Leave the pictures out and transcribe every record exactly.
STORED DATA below:
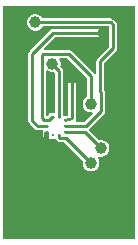
<source format=gbl>
G04*
G04 #@! TF.GenerationSoftware,Altium Limited,Altium Designer,23.3.1 (30)*
G04*
G04 Layer_Physical_Order=2*
G04 Layer_Color=16711680*
%FSLAX25Y25*%
%MOIN*%
G70*
G04*
G04 #@! TF.SameCoordinates,C83B7F6B-13C3-4CBD-8C34-FD451FA8F7DD*
G04*
G04*
G04 #@! TF.FilePolarity,Positive*
G04*
G01*
G75*
%ADD22C,0.01000*%
%ADD23C,0.03937*%
%ADD24R,0.00984X0.01083*%
%ADD25R,0.01083X0.00984*%
G36*
X44673Y827D02*
X827D01*
Y78673D01*
X44673D01*
Y827D01*
D02*
G37*
%LPC*%
G36*
X11864Y75868D02*
X11135D01*
X10431Y75680D01*
X9800Y75315D01*
X9285Y74800D01*
X8920Y74169D01*
X8732Y73465D01*
Y72736D01*
X8920Y72031D01*
X9285Y71400D01*
X9800Y70885D01*
X10431Y70520D01*
X11135Y70332D01*
X11864D01*
X12569Y70520D01*
X13200Y70885D01*
X13715Y71400D01*
X13931Y71775D01*
X36051D01*
X36075Y71751D01*
Y64949D01*
X32263Y61137D01*
X31975Y60707D01*
X31874Y60200D01*
Y55505D01*
X31374Y55456D01*
X31325Y55707D01*
X31037Y56137D01*
X23537Y63637D01*
X23107Y63925D01*
X22600Y64025D01*
X14507D01*
X14300Y64526D01*
X17949Y68174D01*
X34100D01*
X34607Y68275D01*
X35037Y68563D01*
X35325Y68993D01*
X35425Y69500D01*
X35325Y70007D01*
X35037Y70437D01*
X34607Y70725D01*
X34100Y70825D01*
X17400D01*
X16893Y70725D01*
X16463Y70437D01*
X9563Y63537D01*
X9275Y63107D01*
X9174Y62600D01*
Y40300D01*
X9275Y39793D01*
X9563Y39363D01*
X11363Y37563D01*
X11793Y37275D01*
X12300Y37174D01*
X13959D01*
Y35039D01*
X14500D01*
Y36531D01*
X16225D01*
Y35039D01*
X16226D01*
Y34157D01*
X18286D01*
X18549Y33763D01*
X18979Y33475D01*
X19486Y33375D01*
X21051D01*
X27443Y26982D01*
X27332Y26564D01*
Y25835D01*
X27520Y25131D01*
X27885Y24500D01*
X28400Y23985D01*
X29031Y23620D01*
X29735Y23431D01*
X30465D01*
X31169Y23620D01*
X31800Y23985D01*
X32315Y24500D01*
X32680Y25131D01*
X32868Y25835D01*
Y26564D01*
X32680Y27269D01*
X32315Y27900D01*
X32293Y27923D01*
X32307Y28027D01*
X32865Y28395D01*
X33035Y28350D01*
X33764D01*
X34469Y28538D01*
X35100Y28903D01*
X35615Y29418D01*
X35980Y30049D01*
X36169Y30753D01*
Y31482D01*
X35980Y32187D01*
X35615Y32818D01*
X35100Y33333D01*
X34469Y33698D01*
X33764Y33887D01*
X33035D01*
X32618Y33775D01*
X29292Y37101D01*
X29337Y37563D01*
X34337Y42563D01*
X34625Y42993D01*
X34725Y43500D01*
Y49800D01*
X34625Y50307D01*
X34525Y50456D01*
Y59651D01*
X38337Y63463D01*
X38625Y63893D01*
X38726Y64400D01*
Y72300D01*
X38625Y72807D01*
X38337Y73237D01*
X37537Y74037D01*
X37107Y74325D01*
X36600Y74426D01*
X13931D01*
X13715Y74800D01*
X13200Y75315D01*
X12569Y75680D01*
X11864Y75868D01*
D02*
G37*
%LPD*%
G36*
X15500Y57085D02*
X16131Y56720D01*
X16836Y56532D01*
X17564D01*
X17704Y56569D01*
X18161Y56198D01*
Y42843D01*
X16226D01*
Y42592D01*
X15996Y42439D01*
X15426Y41868D01*
X14925Y41974D01*
Y56952D01*
X15426Y57159D01*
X15500Y57085D01*
D02*
G37*
G36*
X28774Y54651D02*
Y48331D01*
X28400Y48115D01*
X27885Y47600D01*
X27520Y46969D01*
X27332Y46264D01*
Y45535D01*
X27520Y44831D01*
X27885Y44200D01*
X28400Y43685D01*
X29031Y43320D01*
X29735Y43132D01*
X30450D01*
X30483Y43097D01*
X30703Y42678D01*
X27851Y39825D01*
X25111D01*
X24912Y40144D01*
X24879Y40325D01*
X24944Y40399D01*
X24974Y40485D01*
X25025Y40561D01*
X25058Y40727D01*
X25113Y40887D01*
X25108Y40979D01*
X25126Y41068D01*
Y54700D01*
X25025Y55207D01*
X24737Y55637D01*
X24307Y55925D01*
X23800Y56025D01*
X23293Y55925D01*
X22863Y55637D01*
X22575Y55207D01*
X22475Y54700D01*
Y42092D01*
X21971Y41960D01*
X20812D01*
Y57014D01*
X20812Y57014D01*
X20711Y57521D01*
X20423Y57951D01*
X19857Y58518D01*
X19969Y58935D01*
Y59664D01*
X19780Y60369D01*
X19488Y60874D01*
X19686Y61374D01*
X22051D01*
X28774Y54651D01*
D02*
G37*
D22*
X19486Y34700D02*
X21600D01*
X23800Y41068D02*
Y54700D01*
X21504Y40468D02*
X23800Y41068D01*
X17400Y69500D02*
X34100D01*
X10500Y62600D02*
X17400Y69500D01*
X10500Y40300D02*
Y62600D01*
Y40300D02*
X12300Y38500D01*
X15500D01*
X21504Y36531D02*
X27987D01*
X33400Y31118D01*
X14400Y40468D02*
X15500D01*
X13600Y41268D02*
X14400Y40468D01*
X13600Y41268D02*
Y62100D01*
X14200Y62700D01*
X22600D01*
X30100Y55200D01*
Y45900D02*
Y55200D01*
X19486Y41502D02*
Y57014D01*
X17200Y59300D02*
X19486Y57014D01*
X21600Y34700D02*
X30100Y26200D01*
X19486Y34700D02*
Y35498D01*
X21504Y38500D02*
X28400D01*
X33400Y43500D01*
Y49800D01*
X33200Y50000D02*
X33400Y49800D01*
X33200Y50000D02*
Y60200D01*
X37400Y64400D01*
Y72300D01*
X36600Y73100D02*
X37400Y72300D01*
X11500Y73100D02*
X36600D01*
X16934Y41502D02*
X17518D01*
X15900Y40468D02*
X16934Y41502D01*
X15500Y40468D02*
X15900D01*
D23*
X23800Y54700D02*
D03*
X34100Y69500D02*
D03*
X33400Y31118D02*
D03*
X30100Y45900D02*
D03*
X17200Y59300D02*
D03*
X30100Y26200D02*
D03*
X11500Y73100D02*
D03*
D24*
X19486Y41502D02*
D03*
X17518Y35498D02*
D03*
X19486D02*
D03*
X17518Y41502D02*
D03*
D25*
X21504Y36531D02*
D03*
Y40468D02*
D03*
Y38500D02*
D03*
X15500Y36531D02*
D03*
Y40468D02*
D03*
Y38500D02*
D03*
M02*

</source>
End of STORED DATA.
OUTPUT FOR THIS TASK:
<source format=gbl>
G04*
G04 #@! TF.GenerationSoftware,Altium Limited,Altium Designer,23.3.1 (30)*
G04*
G04 Layer_Physical_Order=2*
G04 Layer_Color=16711680*
%FSLAX25Y25*%
%MOIN*%
G70*
G04*
G04 #@! TF.SameCoordinates,C83B7F6B-13C3-4CBD-8C34-FD451FA8F7DD*
G04*
G04*
G04 #@! TF.FilePolarity,Positive*
G04*
G01*
G75*
%ADD22C,0.01000*%
%ADD23C,0.03937*%
%ADD24R,0.00984X0.01083*%
%ADD25R,0.01083X0.00984*%
G36*
X44673Y827D02*
X827D01*
Y78673D01*
X44673D01*
Y827D01*
D02*
G37*
%LPC*%
G36*
X11864Y75868D02*
X11135D01*
X10431Y75680D01*
X9800Y75315D01*
X9285Y74800D01*
X8920Y74169D01*
X8732Y73465D01*
Y72736D01*
X8920Y72031D01*
X9285Y71400D01*
X9800Y70885D01*
X10431Y70520D01*
X11135Y70332D01*
X11864D01*
X12569Y70520D01*
X13200Y70885D01*
X13715Y71400D01*
X13931Y71775D01*
X36051D01*
X36075Y71751D01*
Y64949D01*
X32263Y61137D01*
X31975Y60707D01*
X31874Y60200D01*
Y55505D01*
X31374Y55456D01*
X31325Y55707D01*
X31037Y56137D01*
X23537Y63637D01*
X23107Y63925D01*
X22600Y64025D01*
X14507D01*
X14300Y64526D01*
X17949Y68174D01*
X34100D01*
X34607Y68275D01*
X35037Y68563D01*
X35325Y68993D01*
X35425Y69500D01*
X35325Y70007D01*
X35037Y70437D01*
X34607Y70725D01*
X34100Y70825D01*
X17400D01*
X16893Y70725D01*
X16463Y70437D01*
X9563Y63537D01*
X9275Y63107D01*
X9174Y62600D01*
Y40300D01*
X9275Y39793D01*
X9563Y39363D01*
X11363Y37563D01*
X11793Y37275D01*
X12300Y37174D01*
X13959D01*
Y35039D01*
X14500D01*
Y36531D01*
X16225D01*
Y35039D01*
X16226D01*
Y34157D01*
X18286D01*
X18549Y33763D01*
X18979Y33475D01*
X19486Y33375D01*
X21051D01*
X27443Y26982D01*
X27332Y26564D01*
Y25835D01*
X27520Y25131D01*
X27885Y24500D01*
X28400Y23985D01*
X29031Y23620D01*
X29735Y23431D01*
X30465D01*
X31169Y23620D01*
X31800Y23985D01*
X32315Y24500D01*
X32680Y25131D01*
X32868Y25835D01*
Y26564D01*
X32680Y27269D01*
X32315Y27900D01*
X32293Y27923D01*
X32307Y28027D01*
X32865Y28395D01*
X33035Y28350D01*
X33764D01*
X34469Y28538D01*
X35100Y28903D01*
X35615Y29418D01*
X35980Y30049D01*
X36169Y30753D01*
Y31482D01*
X35980Y32187D01*
X35615Y32818D01*
X35100Y33333D01*
X34469Y33698D01*
X33764Y33887D01*
X33035D01*
X32618Y33775D01*
X29292Y37101D01*
X29337Y37563D01*
X34337Y42563D01*
X34625Y42993D01*
X34725Y43500D01*
Y49800D01*
X34625Y50307D01*
X34525Y50456D01*
Y59651D01*
X38337Y63463D01*
X38625Y63893D01*
X38726Y64400D01*
Y72300D01*
X38625Y72807D01*
X38337Y73237D01*
X37537Y74037D01*
X37107Y74325D01*
X36600Y74426D01*
X13931D01*
X13715Y74800D01*
X13200Y75315D01*
X12569Y75680D01*
X11864Y75868D01*
D02*
G37*
%LPD*%
G36*
X15500Y57085D02*
X16131Y56720D01*
X16836Y56532D01*
X17564D01*
X17704Y56569D01*
X18161Y56198D01*
Y42843D01*
X16226D01*
Y42592D01*
X15996Y42439D01*
X15426Y41868D01*
X14925Y41974D01*
Y56952D01*
X15426Y57159D01*
X15500Y57085D01*
D02*
G37*
G36*
X28774Y54651D02*
Y48331D01*
X28400Y48115D01*
X27885Y47600D01*
X27520Y46969D01*
X27332Y46264D01*
Y45535D01*
X27520Y44831D01*
X27885Y44200D01*
X28400Y43685D01*
X29031Y43320D01*
X29735Y43132D01*
X30450D01*
X30483Y43097D01*
X30703Y42678D01*
X27851Y39825D01*
X25111D01*
X24912Y40144D01*
X24879Y40325D01*
X24944Y40399D01*
X24974Y40485D01*
X25025Y40561D01*
X25058Y40727D01*
X25113Y40887D01*
X25108Y40979D01*
X25126Y41068D01*
Y54700D01*
X25025Y55207D01*
X24737Y55637D01*
X24307Y55925D01*
X23800Y56025D01*
X23293Y55925D01*
X22863Y55637D01*
X22575Y55207D01*
X22475Y54700D01*
Y42092D01*
X21971Y41960D01*
X20812D01*
Y57014D01*
X20812Y57014D01*
X20711Y57521D01*
X20423Y57951D01*
X19857Y58518D01*
X19969Y58935D01*
Y59664D01*
X19780Y60369D01*
X19488Y60874D01*
X19686Y61374D01*
X22051D01*
X28774Y54651D01*
D02*
G37*
D22*
X19486Y34700D02*
X21600D01*
X23800Y41068D02*
Y54700D01*
X21504Y40468D02*
X23800Y41068D01*
X17400Y69500D02*
X34100D01*
X10500Y62600D02*
X17400Y69500D01*
X10500Y40300D02*
Y62600D01*
Y40300D02*
X12300Y38500D01*
X15500D01*
X21504Y36531D02*
X27987D01*
X33400Y31118D01*
X14400Y40468D02*
X15500D01*
X13600Y41268D02*
X14400Y40468D01*
X13600Y41268D02*
Y62100D01*
X14200Y62700D01*
X22600D01*
X30100Y55200D01*
Y45900D02*
Y55200D01*
X19486Y41502D02*
Y57014D01*
X17200Y59300D02*
X19486Y57014D01*
X21600Y34700D02*
X30100Y26200D01*
X19486Y34700D02*
Y35498D01*
X21504Y38500D02*
X28400D01*
X33400Y43500D01*
Y49800D01*
X33200Y50000D02*
X33400Y49800D01*
X33200Y50000D02*
Y60200D01*
X37400Y64400D01*
Y72300D01*
X36600Y73100D02*
X37400Y72300D01*
X11500Y73100D02*
X36600D01*
X16934Y41502D02*
X17518D01*
X15900Y40468D02*
X16934Y41502D01*
X15500Y40468D02*
X15900D01*
D23*
X23800Y54700D02*
D03*
X34100Y69500D02*
D03*
X33400Y31118D02*
D03*
X30100Y45900D02*
D03*
X17200Y59300D02*
D03*
X30100Y26200D02*
D03*
X11500Y73100D02*
D03*
D24*
X19486Y41502D02*
D03*
X17518Y35498D02*
D03*
X19486D02*
D03*
X17518Y41502D02*
D03*
D25*
X21504Y36531D02*
D03*
Y40468D02*
D03*
Y38500D02*
D03*
X15500Y36531D02*
D03*
Y40468D02*
D03*
Y38500D02*
D03*
M02*

</source>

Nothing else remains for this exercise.